Items from a dataset:
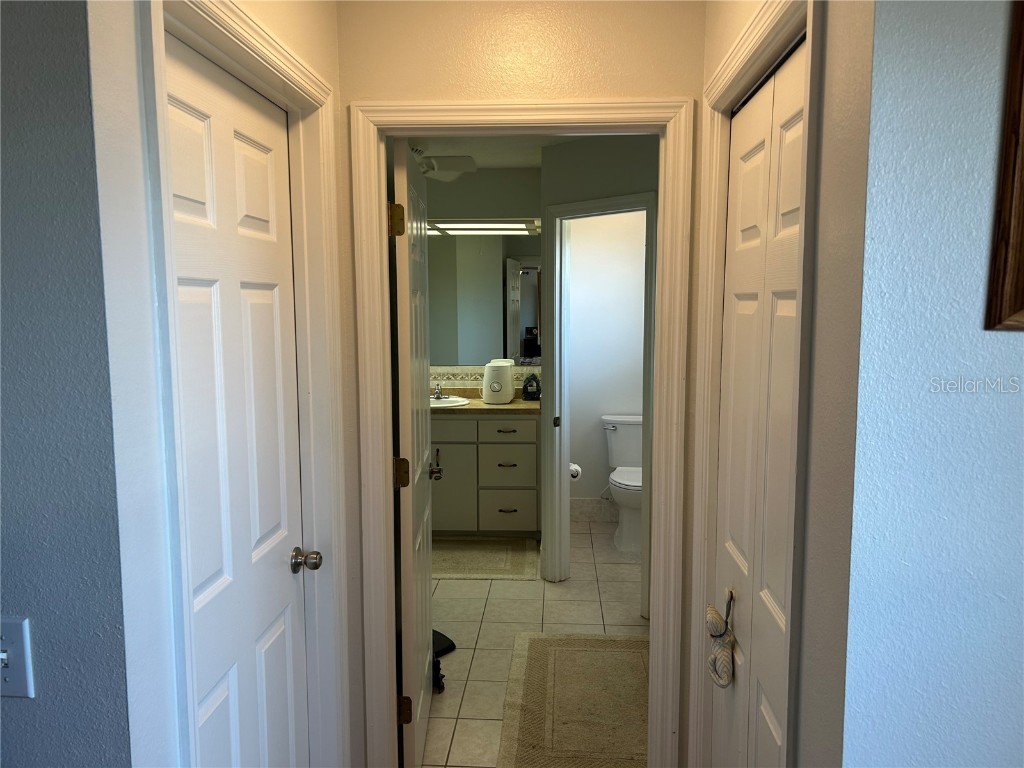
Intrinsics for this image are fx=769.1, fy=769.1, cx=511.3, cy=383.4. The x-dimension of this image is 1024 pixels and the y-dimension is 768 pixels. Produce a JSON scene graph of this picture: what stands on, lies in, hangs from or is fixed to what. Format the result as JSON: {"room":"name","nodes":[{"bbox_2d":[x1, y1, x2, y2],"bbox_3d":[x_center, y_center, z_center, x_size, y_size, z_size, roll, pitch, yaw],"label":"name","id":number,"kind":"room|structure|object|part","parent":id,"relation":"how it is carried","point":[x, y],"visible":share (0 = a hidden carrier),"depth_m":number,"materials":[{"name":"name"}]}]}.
{"room":"hallway","nodes":[
{"label":"hallway","id":0,"kind":"room"},
{"bbox_2d":[0,0,131,767],"bbox_3d":[-1.694,0.224,1.191,2.485,2.437,0.119,0,6,3],"label":"left wall","id":1,"kind":"structure","parent":0,"point":[22,599],"depth_m":1.06,"materials":[{"name":"blue paint"}]},
{"bbox_2d":[0,616,35,698],"bbox_3d":[-0.706,0.382,1.057,0.077,0.115,0.019,0,6,3],"label":"light switch","id":2,"kind":"object","parent":1,"relation":"attached to","point":[18,670],"visible":0.98,"depth_m":1.06,"materials":[{"name":"white plastic"}]},
{"bbox_2d":[87,1,354,767],"bbox_3d":[-0.568,0.144,1.747,0.127,2.521,1.238,0,6,3],"label":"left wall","id":3,"kind":"structure","parent":0,"point":[295,46],"depth_m":1.25,"materials":[{"name":"white paint"}]},
{"bbox_2d":[135,1,347,765],"bbox_3d":[-0.573,0.334,1.709,0.139,2.148,0.969,0,6,3],"label":"left door frame","id":4,"kind":"structure","parent":3,"relation":"attached to","point":[255,29],"depth_m":1.69,"materials":[{"name":"white paint"}]},
{"bbox_2d":[165,35,312,765],"bbox_3d":[-0.568,0.369,1.683,0.123,2.018,0.717,0,6,3],"label":"left door","id":5,"kind":"structure","parent":4,"relation":"in","point":[234,689],"depth_m":1.65,"materials":[{"name":"white paint"}]},
{"bbox_3d":[-0.521,0.448,1.958,0.071,0.058,0.064,0,6,3],"label":"doorknob","id":6,"kind":"part","parent":5,"relation":"part of","materials":[{"name":"metal"}]},
{"bbox_2d":[427,170,543,388],"bbox_3d":[-0.758,-0.271,5.438,2.231,2.459,0.128,0,6,3],"label":"bathroom wall","id":7,"kind":"structure","parent":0,"point":[505,207],"depth_m":5.24,"materials":[{"name":"paint"}]},
{"bbox_2d":[425,230,541,365],"bbox_3d":[-0.454,-0.587,5.319,1.462,0.920,0.007,0,6,3],"label":"bathroom mirror","id":8,"kind":"object","parent":7,"relation":"attached to","point":[522,304],"visible":0.57,"depth_m":5.30,"materials":[{"name":"mirror"}]},
{"bbox_2d":[428,219,539,235],"bbox_3d":[-0.299,-1.050,5.134,1.138,0.082,0.146,0,6,3],"label":"vanity light","id":9,"kind":"object","parent":7,"relation":"attached to","point":[471,229],"visible":0.67,"depth_m":5.08,"materials":[{"name":"white"}]},
{"bbox_2d":[428,365,539,390],"bbox_3d":[-0.512,-0.046,5.381,1.696,0.164,0.010,0,6,3],"label":"tile backsplash","id":10,"kind":"structure","parent":7,"relation":"attached to","point":[444,377],"depth_m":5.37,"materials":[{"name":"tile"}]},
{"bbox_2d":[406,133,586,168],"bbox_3d":[-0.161,-1.338,3.802,3.970,0.107,3.465,0,6,3],"label":"bathroom ceiling","id":11,"kind":"structure","parent":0,"point":[473,153],"depth_m":4.41,"materials":[{"name":"white paint"}]},
{"bbox_2d":[410,147,478,181],"bbox_3d":[-0.602,-1.179,4.062,0.989,0.316,0.973,0,6,3],"label":"ceiling fan","id":12,"kind":"object","parent":11,"relation":"hanging from","point":[456,160],"visible":0.5,"depth_m":4.00,"materials":[{"name":"white"}]},
{"bbox_2d":[337,0,708,763],"bbox_3d":[0.004,0.087,2.304,1.246,2.495,0.123,0,6,3],"label":"hallway end wall","id":13,"kind":"structure","parent":0,"point":[634,76],"depth_m":2.16,"materials":[{"name":"beige paint"}]},
{"bbox_2d":[349,99,690,767],"bbox_3d":[0.034,0.258,2.334,0.941,2.113,0.158,0,6,3],"label":"door frame","id":14,"kind":"structure","parent":13,"relation":"attached to","point":[681,347],"depth_m":2.24,"materials":[{"name":"paint"}]},
{"bbox_2d":[390,143,435,767],"bbox_3d":[-0.329,0.257,2.716,0.171,2.039,0.755,0,6,3],"label":"bathroom door","id":15,"kind":"structure","parent":14,"relation":"attached to","point":[410,515],"depth_m":2.45,"materials":[{"name":"white paint"}]},
{"bbox_3d":[-0.337,-0.476,2.260,0.045,0.096,0.039,0,6,3],"label":"hinge","id":16,"kind":"part","parent":15,"relation":"part of","materials":[{"name":"gold metal"}]},
{"bbox_3d":[-0.347,0.282,2.424,0.048,0.094,0.039,0,6,3],"label":"hinge","id":17,"kind":"part","parent":15,"relation":"part of","materials":[{"name":"gold metal"}]},
{"bbox_3d":[-0.341,1.033,2.441,0.047,0.091,0.031,0,6,3],"label":"hinge","id":18,"kind":"part","parent":15,"relation":"part of","materials":[{"name":"gold metal"}]},
{"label":"lever handle","id":19,"kind":"part","parent":15,"relation":"part of","materials":[{"name":"silver metal"}]},
{"bbox_2d":[422,523,648,767],"bbox_3d":[0.025,1.279,3.249,4.125,0.085,5.028,0,6,3],"label":"tile floor","id":20,"kind":"structure","parent":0,"point":[469,650],"depth_m":3.82,"materials":[{"name":"beige tile"}]},
{"bbox_2d":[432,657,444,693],"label":"black object","id":21,"kind":"object","parent":20,"relation":"on","point":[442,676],"visible":0.25,"depth_m":3.12,"materials":[{"name":"black"}]},
{"bbox_2d":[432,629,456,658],"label":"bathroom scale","id":22,"kind":"object","parent":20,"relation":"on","point":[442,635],"visible":0.3,"depth_m":3.46,"materials":[{"name":"black"}]},
{"bbox_2d":[431,409,540,535],"bbox_3d":[-0.479,0.580,5.225,1.379,0.873,0.594,0,6,3],"label":"vanity cabinet","id":23,"kind":"object","parent":20,"relation":"on","point":[514,448],"visible":0.64,"depth_m":4.94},
{"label":"cabinet door","id":24,"kind":"part","parent":23,"relation":"part of","materials":[{"name":"grey paint"}]},
{"bbox_2d":[430,389,541,415],"bbox_3d":[-0.408,0.123,5.186,1.475,0.111,0.675,0,6,3],"label":"countertop","id":25,"kind":"structure","parent":23,"relation":"on","point":[518,403],"depth_m":5.00,"materials":[{"name":"stone"}]},
{"bbox_2d":[429,395,470,407],"bbox_3d":[-0.512,0.189,5.156,0.486,0.154,0.425,0,6,3],"label":"sink","id":26,"kind":"object","parent":25,"relation":"in","point":[444,405],"visible":0.47,"depth_m":5.17,"materials":[{"name":"white ceramic"}]},
{"bbox_2d":[432,383,445,399],"bbox_3d":[-0.489,0.053,5.184,0.113,0.109,0.159,0,6,3],"label":"faucet","id":27,"kind":"object","parent":26,"relation":"on","point":[437,396],"visible":0.98,"depth_m":5.19,"materials":[{"name":"silver metal"}]},
{"bbox_2d":[482,359,514,403],"bbox_3d":[-0.092,-0.011,5.138,0.188,0.278,0.266,0,6,3],"label":"air purifier","id":28,"kind":"object","parent":25,"relation":"on","point":[509,396],"visible":0.99,"depth_m":5.04,"materials":[{"name":"white"}]},
{"bbox_2d":[521,373,540,399],"bbox_3d":[0.135,0.016,5.265,0.141,0.185,0.131,0,6,3],"label":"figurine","id":29,"kind":"object","parent":25,"relation":"on","point":[526,392],"visible":0.99,"depth_m":5.23,"materials":[{"name":"black"}]},
{"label":"drawer pull","id":30,"kind":"part","parent":23,"relation":"part of","materials":[{"name":"metal"}]},
{"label":"drawer pull","id":31,"kind":"part","parent":23,"relation":"part of","materials":[{"name":"metal"}]},
{"bbox_3d":[-0.027,0.841,5.127,0.300,0.276,0.051,0,6,3],"label":"drawer","id":32,"kind":"part","parent":23,"relation":"part of","materials":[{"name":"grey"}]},
{"bbox_3d":[-0.025,0.297,4.993,0.333,0.140,0.042,0,6,3],"label":"drawer","id":33,"kind":"part","parent":23,"relation":"part of","materials":[{"name":"grey paint"}]},
{"bbox_2d":[431,538,540,580],"bbox_3d":[-0.339,1.066,4.739,1.033,0.011,0.712,0,6,3],"label":"bath rug","id":34,"kind":"object","parent":20,"relation":"on","point":[514,566],"visible":0.77,"depth_m":4.67,"materials":[{"name":"beige carpet"}]},
{"bbox_2d":[496,631,649,767],"bbox_3d":[0.318,1.247,3.067,0.684,0.011,1.145,0,6,3],"label":"rug","id":35,"kind":"object","parent":20,"relation":"on","point":[552,650],"visible":0.87,"depth_m":3.01,"materials":[{"name":"beige carpet"}]},
{"bbox_2d":[601,414,643,552],"bbox_3d":[0.835,0.649,5.095,0.457,0.773,0.748,0,6,3],"label":"toilet","id":36,"kind":"object","parent":20,"relation":"on","point":[620,424],"visible":0.64,"depth_m":5.06,"materials":[{"name":"white ceramic"}]},
{"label":"toilet lid","id":37,"kind":"part","parent":36,"relation":"part of","materials":[{"name":"white plastic"}]},
{"bbox_2d":[536,130,657,606],"bbox_3d":[0.679,-0.062,3.810,0.118,2.461,1.450,-6,9,-44],"label":"bathroom partition wall","id":38,"kind":"structure","parent":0,"point":[596,162],"depth_m":3.90,"materials":[{"name":"grey paint"}]},
{"bbox_2d":[544,189,657,613],"bbox_3d":[0.491,0.116,3.973,0.148,2.076,0.778,-6,9,-44],"label":"bathroom door frame","id":39,"kind":"structure","parent":38,"relation":"attached to","point":[588,203],"depth_m":4.12,"materials":[{"name":"white paint"}]},
{"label":"latch plate","id":40,"kind":"part","parent":39,"relation":"part of","materials":[{"name":"metal"}]},
{"bbox_2d":[567,206,646,510],"bbox_3d":[0.949,-0.262,5.443,1.538,2.480,0.122,0,6,3],"label":"toilet room wall","id":41,"kind":"structure","parent":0,"point":[615,405],"depth_m":5.39,"materials":[{"name":"white paint"}]},
{"bbox_2d":[569,462,581,479],"bbox_3d":[0.369,0.554,4.874,0.129,0.100,0.137,0,6,3],"label":"toilet paper roll","id":42,"kind":"object","parent":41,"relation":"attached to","point":[577,470],"visible":0.46,"depth_m":4.83,"materials":[{"name":"white paper"}]},
{"bbox_2d":[570,498,617,521],"bbox_3d":[0.804,0.901,5.462,1.160,0.160,0.013,0,6,3],"label":"baseboard","id":43,"kind":"structure","parent":41,"relation":"attached to","point":[596,508],"depth_m":5.47,"materials":[{"name":"beige tile"}]},
{"bbox_2d":[689,0,873,765],"bbox_3d":[0.565,0.148,1.651,0.125,2.497,1.116,0,6,3],"label":"right hallway wall","id":44,"kind":"structure","parent":0,"point":[827,168],"depth_m":1.16,"materials":[{"name":"paint"}]},
{"bbox_2d":[688,0,823,767],"bbox_3d":[0.536,0.318,1.690,0.129,2.103,0.895,0,6,3],"label":"closet door frame","id":45,"kind":"structure","parent":44,"relation":"attached to","point":[810,31],"depth_m":1.54,"materials":[{"name":"white paint"}]},
{"bbox_2d":[711,43,805,765],"bbox_3d":[0.523,0.365,1.671,0.080,2.005,0.761,0,6,3],"label":"bifold door","id":46,"kind":"structure","parent":45,"relation":"in","point":[724,560],"depth_m":1.62,"materials":[{"name":"white paint"}]},
{"bbox_2d":[706,592,735,688],"bbox_3d":[0.493,0.597,1.795,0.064,0.206,0.155,0,6,3],"label":"door hanger","id":47,"kind":"object","parent":46,"relation":"hanging from","point":[711,612],"visible":0.98,"depth_m":1.77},
{"bbox_2d":[841,0,1023,765],"bbox_3d":[1.485,0.232,1.010,2.289,2.410,0.122,0,6,3],"label":"right front wall","id":48,"kind":"structure","parent":0,"point":[1003,422],"depth_m":1.01,"materials":[{"name":"blue paint"}]},
{"bbox_2d":[984,0,1023,332],"bbox_3d":[0.910,-0.346,0.911,0.666,0.558,0.033,0,6,3],"label":"picture frame","id":49,"kind":"object","parent":48,"relation":"attached to","point":[1020,93],"visible":0.98,"depth_m":0.95,"materials":[{"name":"brown wood"}]}
]}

TASK PROMPT:
Using the records above, count the lines that hold the string "vanity", and give back only the result.

SOLUTION FOR THIS PROBLEM:
2